Links to directories on Windows are implemented using reparse points. They can take the form of either "directory junctions" or "symbolic links". Hard links to directories are not possible on Windows NTFS.

At least as of Python 3.8 os.path.samefile(dir1, dir2) supports both symbolic links and directory junctions and will return True if both resolve to the same destination.

os.path.realpath(dirpath) will also work to give you the real (completely resolved) path for both symbolic links and directory junctions.
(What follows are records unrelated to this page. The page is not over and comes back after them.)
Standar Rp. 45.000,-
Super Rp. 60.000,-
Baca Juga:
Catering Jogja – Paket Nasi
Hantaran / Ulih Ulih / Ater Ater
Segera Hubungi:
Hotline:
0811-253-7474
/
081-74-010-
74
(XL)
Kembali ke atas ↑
If you need to determine which of the two directories is a reparse point, you can leverage os.lstat() as os.path.islink() only supports symbolic links.

import os
import stat

def is_reparse_point(dirpath):
    return os.lstat(dirpath).st_file_attributes & stat.FILE_ATTRIBUTE_REPARSE_POINT

Insofar as it may be valuable for testing, here are some useful utilities available in the Windows CMD shell.

Interrogate reparse point data:

>fsutil reparsepoint query <path to directory>

Create reparse points of both the "symbolic link" and "directory junction" variety *:

>mklink /d <symbolic link name> <path to target directory>
>mklink /j <junction name>      <path to target directory>

You can read more about the difference between hard links and junctions, symbolic links, and reparse points in Microsoft's docs.

*Note that creating symbolic links typically requires Administrator privileges.